*Исходный фрагмент*
========
Текст научной работы на тему «Дискурс как предмет изучения в сфере международной политики (пример американо-российских отношений)»

ДИСКУРС КАК ПРЕДМЕТ ИЗУЧЕНИЯ В СФЕРЕ МЕЖДУНАРОДНОЙ ПОЛИТИКИ (ПРИМЕР АМЕРИКАНО-РОССИЙСКИХ ОТНОШЕНИЙ)

М.Г. Макарычева

В статье показано, как философское наследие ключевых специалистов по теории дискурса может быть востребовано в качестве методологической основы для изучения вопросов международных отношений. Исследование дискурса международных отношений весьма продуктивно на основе методологического инструментария школы социального конструктивизма в его «структуралистском» варианте. В работе используется целый ряд сопредельных категорий, таких как дискурсивные стратегии, дискурсивные практики, а также «узловые точки», которые фиксируют осмысленность всех элементов, входящих в дискурсивное поле.
========
*Собранные данные*
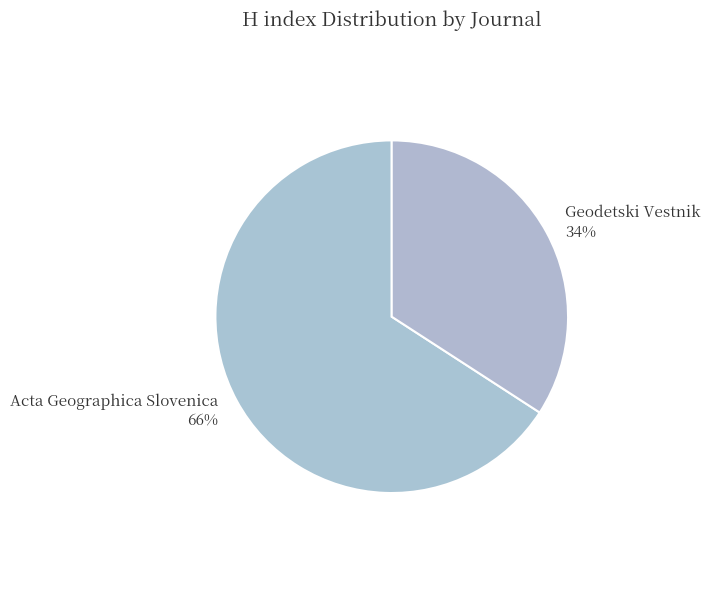

What is the majority slice?

Acta Geographica Slovenica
========
*Задание 1*
Сократите абзац фрагмента о дискурсе в международной политике, который начинается словами «В статье показано», и сохраните его главные факты.
*Задание 2*
Напишите продолжение фрагмента о дискурсе в международной политике с того места, где он заканчивается.

*Ответ 1*
В статье показано, что философское наследие ведущих теоретиков дискурса может служить методологической основой для изучения международных отношений. Продуктивно исследовать дискурс международных отношений с помощью инструментария социального конструктивизма в его «структуралистском» варианте. В работе используются смежные категории: дискурсивные стратегии, дискурсивные практики и «узловые точки», которые фиксируют осмысленность всех элементов дискурсивного поля.

*Ответ 2*
В настоящей статье мы покажем, как философское наследие ключевых специалистов по изучению дискурса может быть востребовано в качестве методологической основы для изучения вопросов международных отношений. Под дискурсом мы будем понимать способ вербальной коммуникации между субъектами социально-политических взаимоотношений (включающий в себя написание текстов, их прочтение и обмен ими), связанный с различными общественно-политическими контекстами. Это «язык в действии» в том смысле, что дискурс и есть вид «социального действия», который встраивается в коммуникативные, информационные, культурные, поведенческие и иные рамки отношений между различными субъектами изучаемой системы отношений. Дискурс - это социально воспроизводимые группы идей и способов мышления, которые запечатлеваются в текстах и помещаются в широкие исторические и социальные поля. То есть «дискурс - продукт определенного сообщества» (например, экспертного или дипломатического), которое «устанавливает границы того, что о чем можно говорить» [1].

Под «российским дискурсом» в США мы будем понимать дискурс, развивающийся в рамках той части американского политико-академического комплекса, который ориентирован на анализ процессов, происходящих в РФ. Американский дискурс в отношении РФ представляет собой попытку экстраполировать англо-саксонские концепты общественного развития на иную социокультурную среду и понять пределы их применения, то есть границы предполагаемой универсальности.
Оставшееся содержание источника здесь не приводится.